# Betta spitting out pellets??



## sholee (Jan 2, 2012)

I've had my betta for almost 2 weeks now, he was eatting 3-4 hikari pellets daily, and blood worms as a treat once a week. I read that you should fast your fish one day a week to help their digestive system, so i didnt feed my betta on sunday.. I tried feeding him yesterday, he would go for the pellets, chew a little but spit it back out. He only ate 1 pellet sucessfully after several attempts... I'm worried if i'm doing something wrong? he doesn't look sick and swims around like normal.
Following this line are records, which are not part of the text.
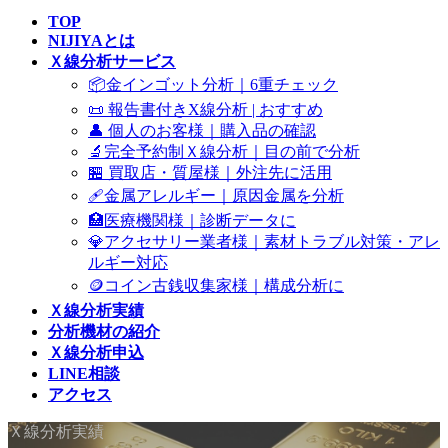
TOP
NIJIYAとは
Ｘ線分析サービス
📦金インゴット分析｜6重チェック
📜 報告書付きX線分析 | おすすめ
👤 個人のお客様｜購入品の確認
🔬完全予約制Ｘ線分析｜目の前で分析
🏪 買取店・質屋様｜外注先に活用
🩹金属アレルギー｜原因金属を分析
🏥医療機関様｜診断データに
💎アクセサリー業者様｜素材トラブル対策・アレ
ルギー対応
🪙コイン古銭収集家様｜構成分析に
Ｘ線分析実績
分析機材の紹介
Ｘ線分析申込
LINE相談
アクセス
Ｘ線分析実績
I was having the same problem feeding him this morning as well, please help a fish newbie!


----------



## Laki (Aug 24, 2011)

Sometimes bettas play with their food when they're not really hungry. Just scoop it out. If someone else who know more than me wants to step in with something else to say, then please  
But I have had Lakitu since May 2011 and he sometimes plays with his wormies


----------



## Sena Hansler (Aug 24, 2011)

I have a few bettas who do that. 1. it's like playing with their food  not kidding. 2. for my smaller bettas they tend to "soften" their food by doing this numeral times. So either way it is normal


----------



## sholee (Jan 2, 2012)

is this a habit that will continue forever? I can't seem to find enough time in the mornings before i head to work to feed him now because he keeps spitting it out. I feel horrible that he only eats 1-2 pellets at night.. like i'm starving him


----------



## Sena Hansler (Aug 24, 2011)

Try crushing the pellets. I found, for my smaller girls they tend to not spit them out if they are small enough. also try soaking the pellets.

bettas generally should be getting 4-6 pellets daily, or a little more (8)...depending on age and some other factors of course. Also try soaking the pellets beforehand. or soak them in garlic juice (minced garlic, take the liquid add a small amount of water, soak pellet, give to betta)


----------